Paulo Matsushita
15.03.2006
“Exercício de habitar o vazio” é uma outra forma de expressar a própria condição humana. E é isso que nos desvela o presente trabalho de Néle Azevedo.
Como se grafa “zero” em caracteres numéricos romanos? Não há como fazê-lo. O “zero”, expressão matemática foi resultado de uma longa elaboração filosófica a que chegamos por meio dos árabes. Para Pitágoras, o vácuo permite distinguir as naturezas dos corpos, por ser o vazio uma separação e distinção das coisas, “colocadas uma após a outra”. Aristóteles, que, como se sabe, fazia a recensão sistemática dos seus antecessores, citou o vazio de Pitágoras, para, afinal, opor-se a ele, na Física, argumentando que “admitir a existência do vácuo é o mesmo que afirmar a existência de um espaço separado (dos corpos), mas já se disse que é impossível” (IV, 11, 216).

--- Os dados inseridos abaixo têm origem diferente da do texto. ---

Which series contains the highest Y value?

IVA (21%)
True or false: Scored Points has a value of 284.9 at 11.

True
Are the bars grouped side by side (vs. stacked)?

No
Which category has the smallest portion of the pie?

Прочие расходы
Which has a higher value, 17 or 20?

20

A idéia do vácuo, do vazio, contrariamente, sempre esteve estruturalmente
presente no Oriente, na filosofia brâmane, no taoísmo, no budismo, mas sempre dentro de um contexto dinâmico e incessante de criação e avatar, em que esse princípio relaciona-se com o ser e o não-ser (este não é o vazio, mas a oposição).

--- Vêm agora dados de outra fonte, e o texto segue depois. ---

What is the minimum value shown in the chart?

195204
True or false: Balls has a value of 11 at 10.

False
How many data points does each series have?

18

Eu acompanho desde muitos anos a obra de Néle Azevedo e a evolução e
coerência desse ofício ininterrupto e persistente de defrontar-se com a matéria e indagar o seu sentido. Nas conversas que temos, a fim de ter mais elementos para apreciar a sua produção, percebo o quanto, não obstante fortemente lastreada no seu conhecimento da arte ocidental – a perspectiva, o suporte e o rompimento com ele, a relação do artista com o seu tempo -, ela se apóia em outros elementos para oferecer uma nova e particular visão da obra de arte.

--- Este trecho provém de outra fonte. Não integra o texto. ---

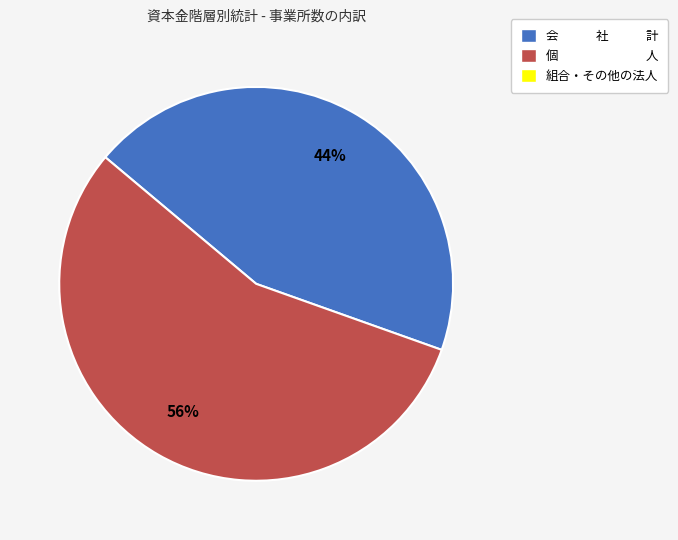

Does any single category account for the majority?

Yes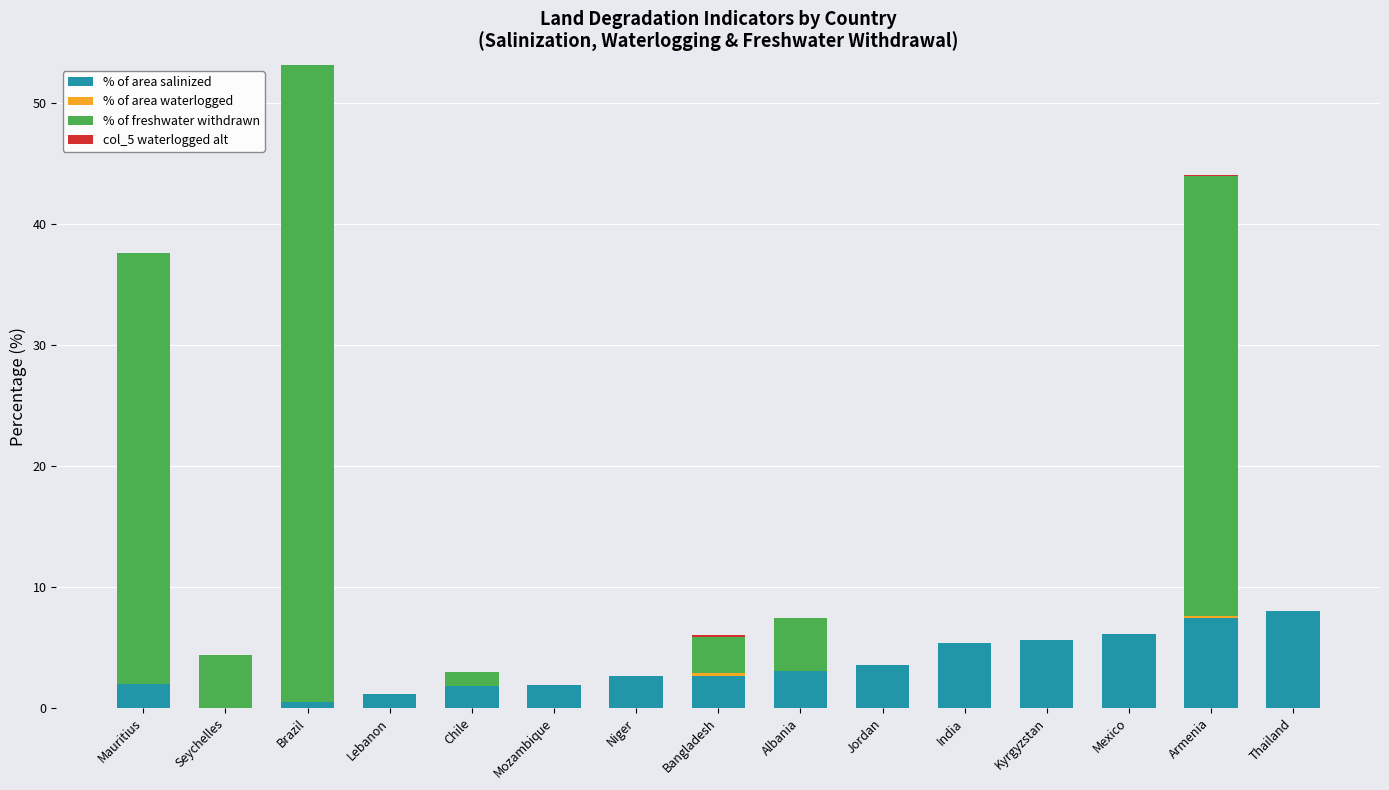

What is the total value across all series at Lebanon?

1.1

Na presente instalação, Néle Azevedo, com muito engenho e sensibilidade,
também movida pela recordação, in memoriam, do seu Professor Ricardo Rizeck, usa de forma hábil o espaço do claustro, lugar da meditação, da comunicação com o transcendente, para situar a tragicidade da aventura humana, aqui representada por uma figura longilínea, em ferro fundido, agarrada ao fio muito fino e frágil do eterno, do sublime, e em luta contra a boca hiante da queda, quase aos seus pés.
Essa cena, moldada em concisão e despojamento, é potencializada pelo vazio que, na lição oriental, como vimos, é o princípio dinâmico, pleno de sentido, e não o contrário, que move e combina contrastes.
Trata-se de uma arte de essências, moldada em concisão e despojamento, em busca de indagações profundas, que, ao dispor de uma determinada maneira matéria, espaço, vazio, tessituras, linhas e formas, cria o forte efeito poético que nos captura ao observarmos a instalação dessa vigorosa artista.
Paulo Matsushita é poeta, autor do livro ainda inédito "O Império de um só dia".